Se tratan de situaciones que una cultura obsesionada que idealiza la maternidad, suele ignorar y minimizar en su real importancia. Casi nadie se pregunta en voz alta que pasa con las madres que descubren que la experiencia de la maternidad les resulta insoportable e incluso, directamente odiosa. Las madres de cualquier edad que se encuentran, agobiadas y aplastadas por una serie de exigencias que de alguna u otra formas, las convierten en víctimas de una idealización social y cultural de la maternidad que termina siendo una amenaza a su estabilidad emocional. ¿Se trata de un fenómeno común? ¿Existe alguna manera de cuantificar un situación que parece chocar de manera frontal con la interpretación que se tiene sobre la maternidad?
La socióloga israelí Orna Donath brinda respuestas a todos los cuestionamientos sobre la insatisfacción hacia la maternidad y esa vergüenza emocional que puede ser suponer, el hecho que una mujer se arrepienta de ser madre.
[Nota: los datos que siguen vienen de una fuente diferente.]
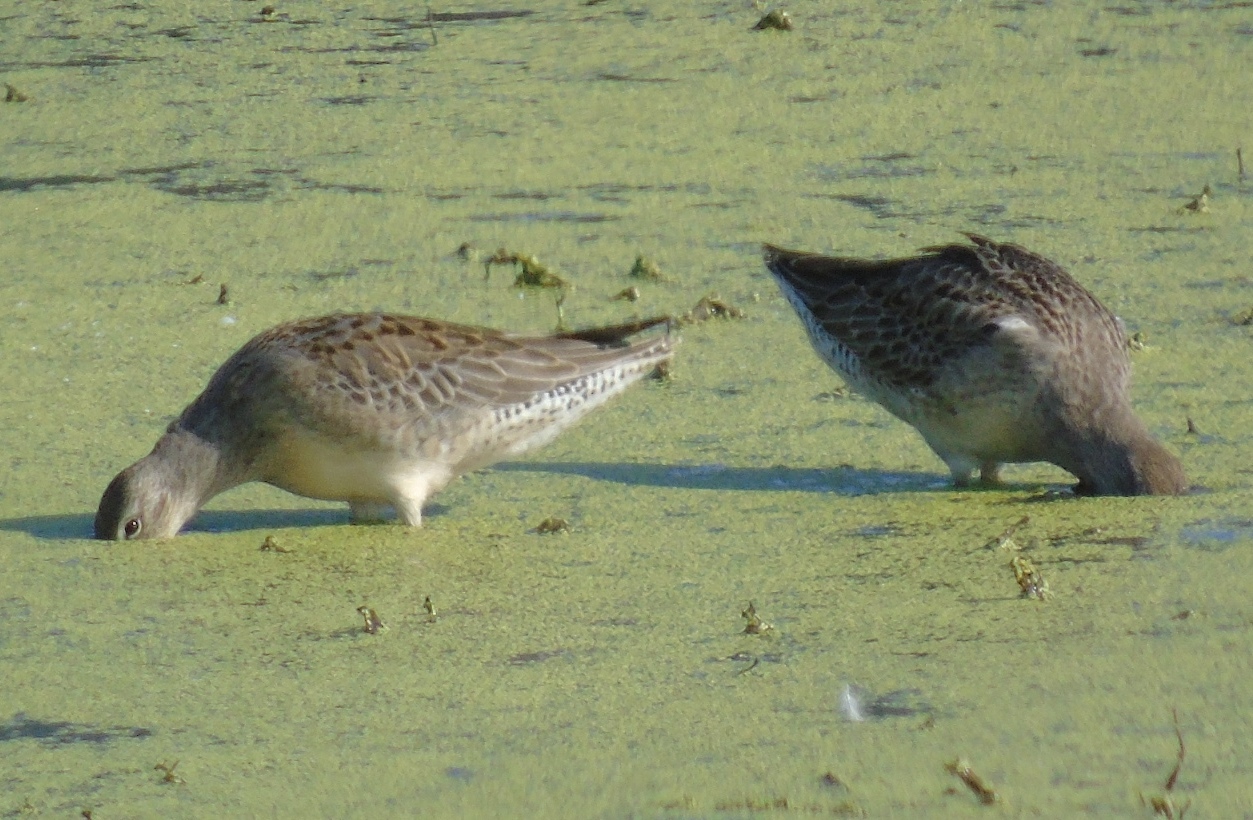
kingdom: Animalia
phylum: Chordata
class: Aves
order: Charadriiformes
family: Scolopacidae
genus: Limnodromus
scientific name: Limnodromus scolopaceus
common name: Long-billed dowitcher
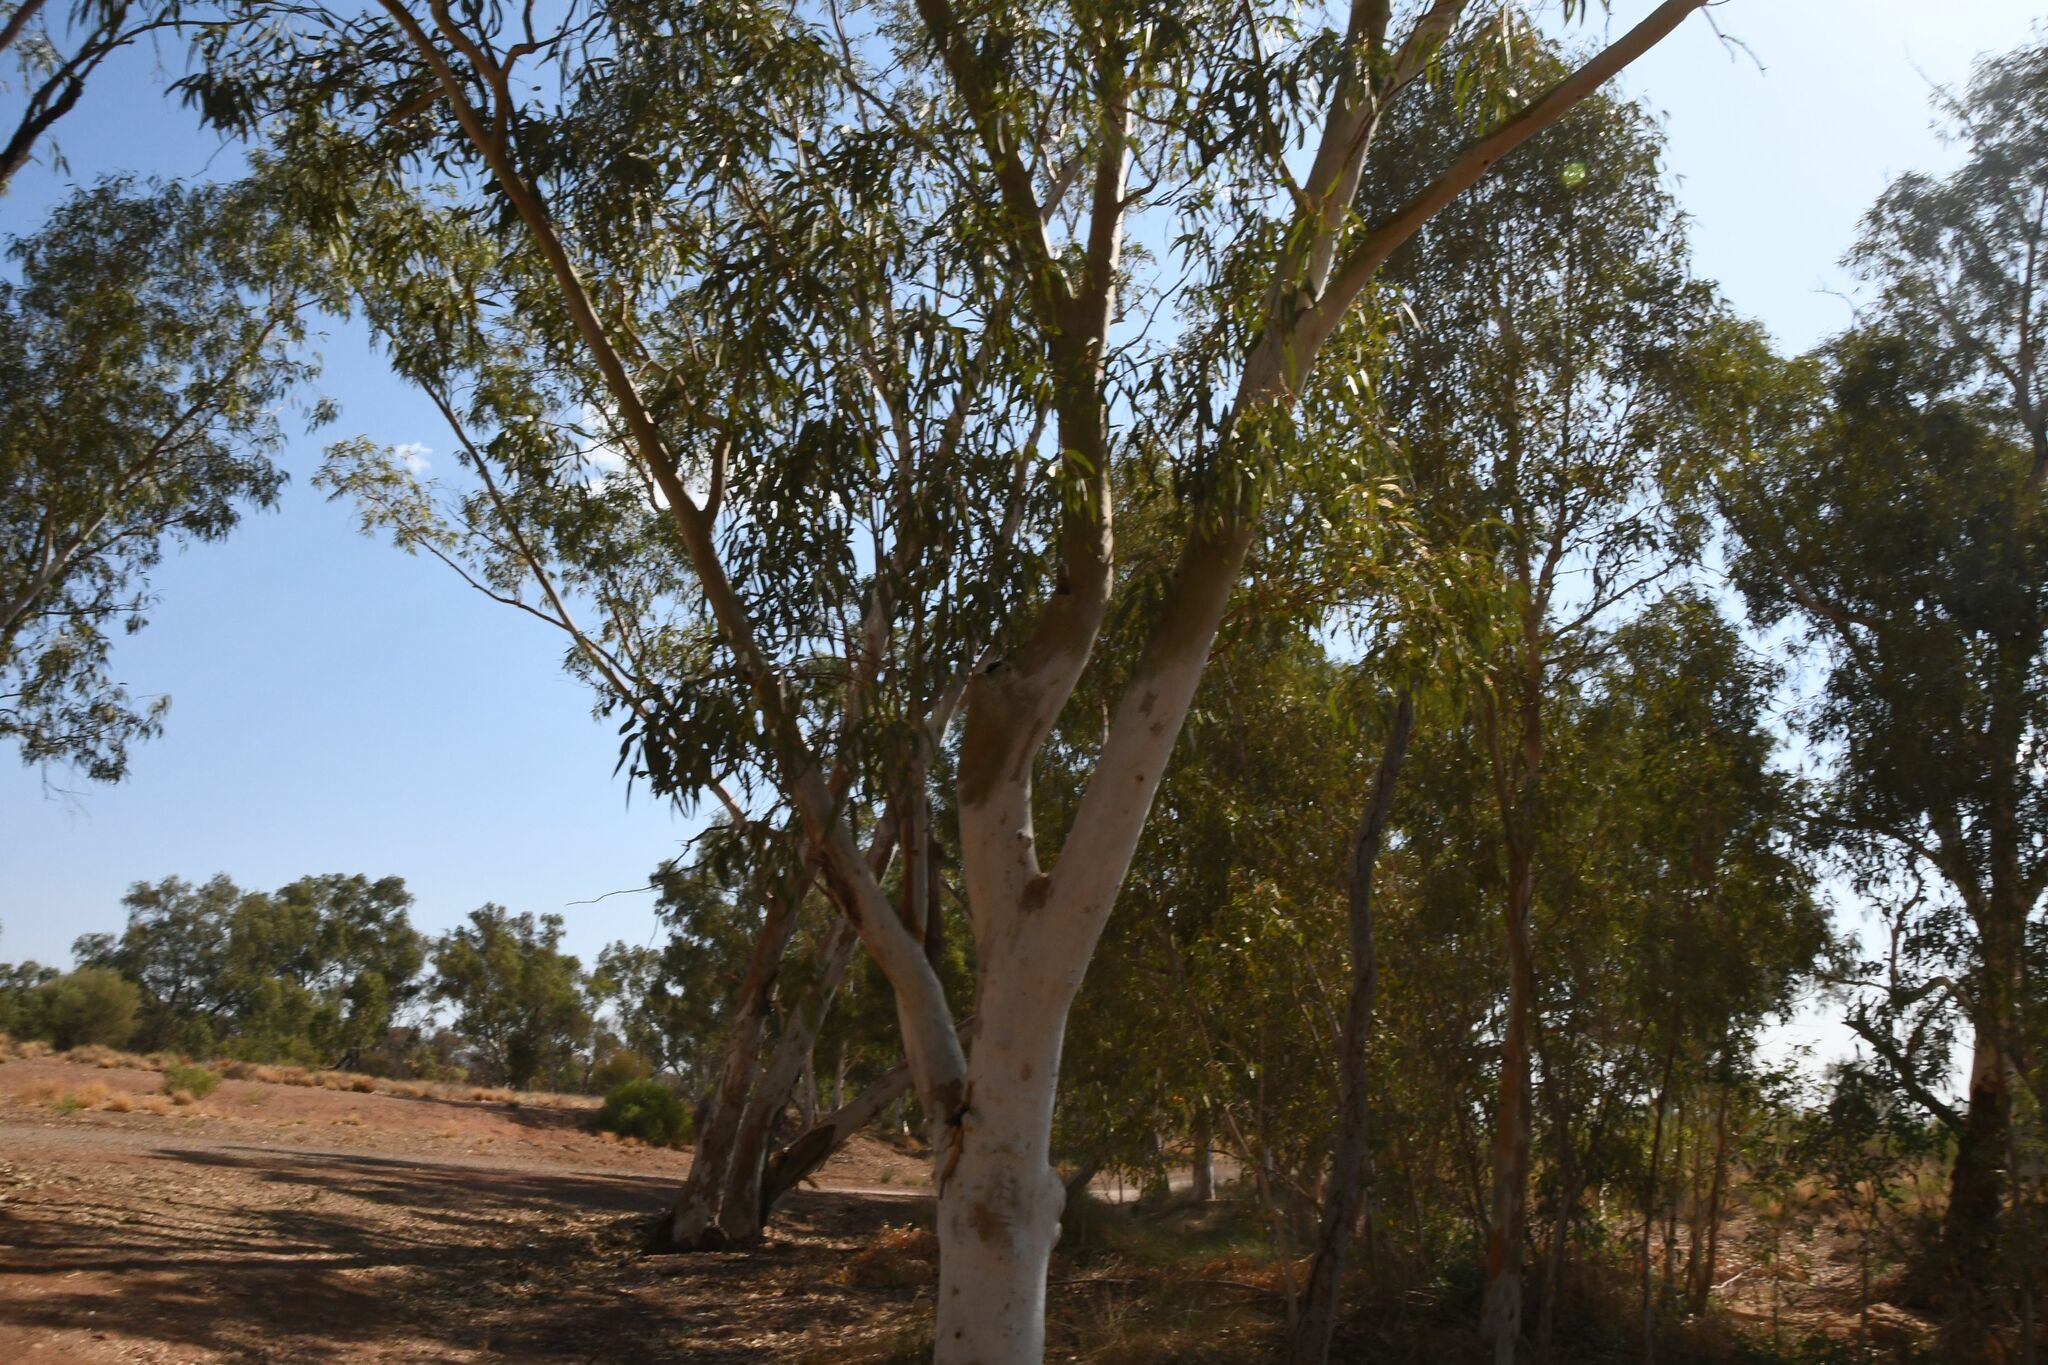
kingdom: Plantae
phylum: Tracheophyta
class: Magnoliopsida
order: Myrtales
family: Myrtaceae
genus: Eucalyptus
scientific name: Eucalyptus camaldulensis
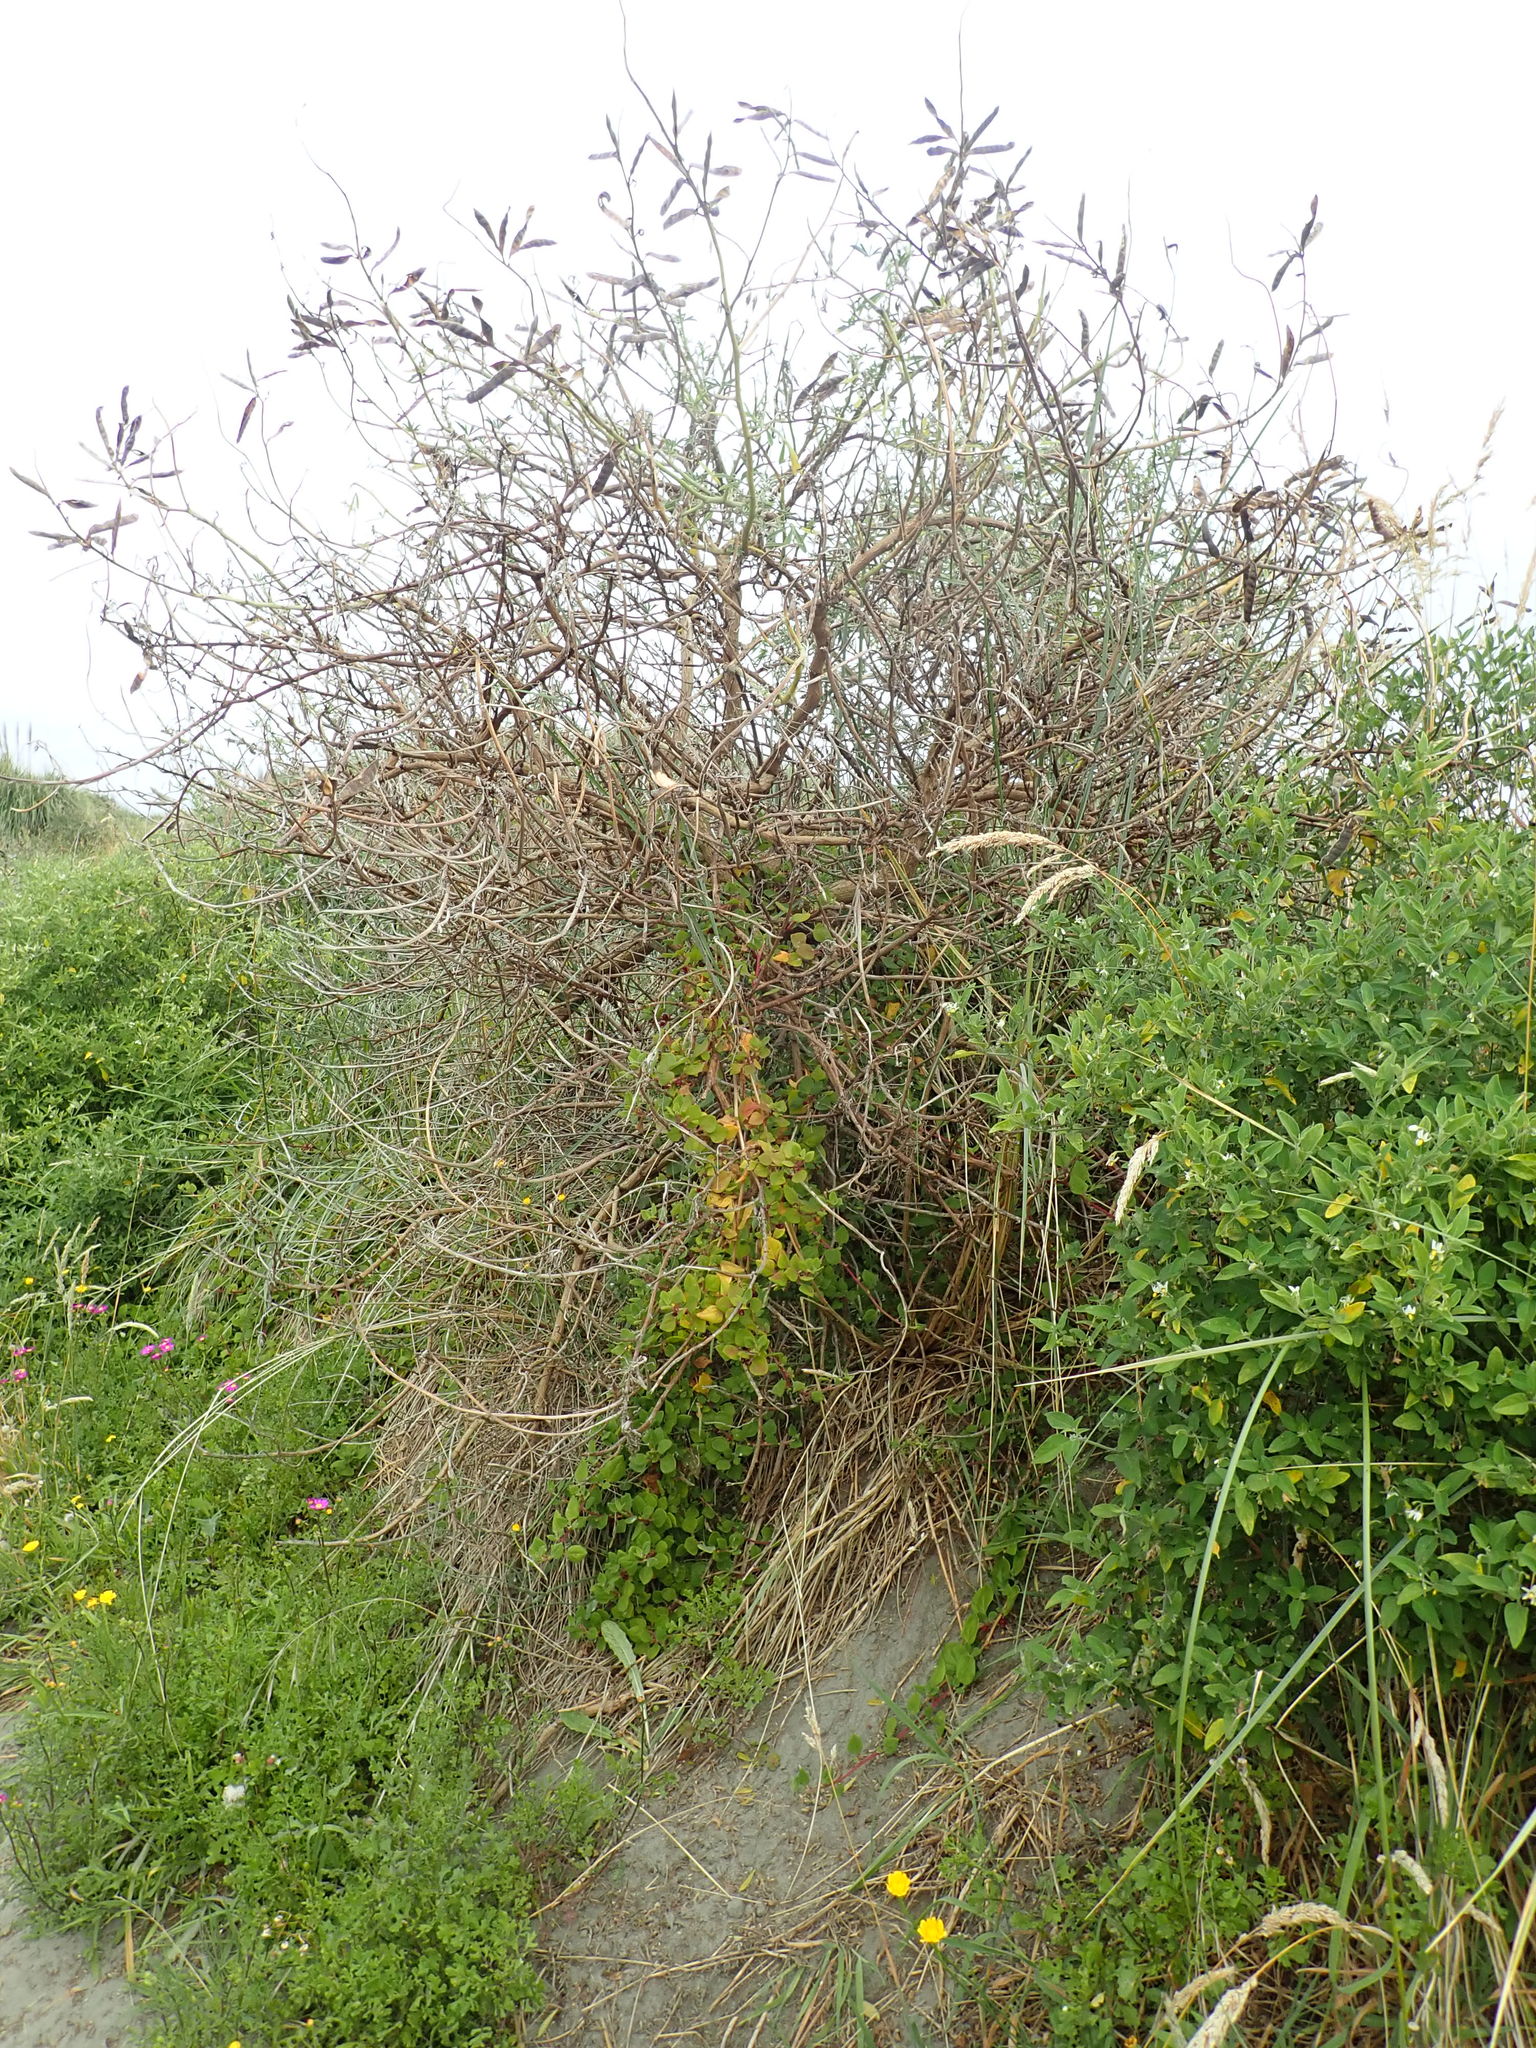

Se trata de un concepto duro e incómodo que se analiza tan poco como para pasar desapercibido pero que ocurre con más frecuencia de la que se supone y que acarrea un tipo de daño moral y emocional a la mujer difícil de describir.
Donath dedicó más de dos años a la investigación sobre el tema: entrevistó a 23 mujeres que admitieron haberse arrepentido antes o después, de haberse convertido en madres. La socióloga no sólo analizó el hecho de la frustración que puede provocar la maternidad como un suceso aislado sino que comenzó a preguntarse en voz alta si en realidad, se trata de un sentimiento generalizado que se oculta y se menosprecia por considerarse tabú o vergonzoso. Al final, la experta recopiló el grupo de testimonios y las conclusiones que obtuvo al respecto en el estudio o Regretting Motherhood: A Sociopolitical Analysis, publicado en Signs Journal of Women in Culture and Society (diciembre, 2015). El conjunto de historias, las narradoras hablan sobre la frustración que les produjo la maternidad y más allá de eso, el costo emocional que supone admitir algo semejante. Por supuesto ni una cosa ni la otra está reñida con amor profundo que pueden experimentar hacia sus hijos: se trata de una situación compleja que abarca desde la vida personal de la mujer hasta su relación con su familia.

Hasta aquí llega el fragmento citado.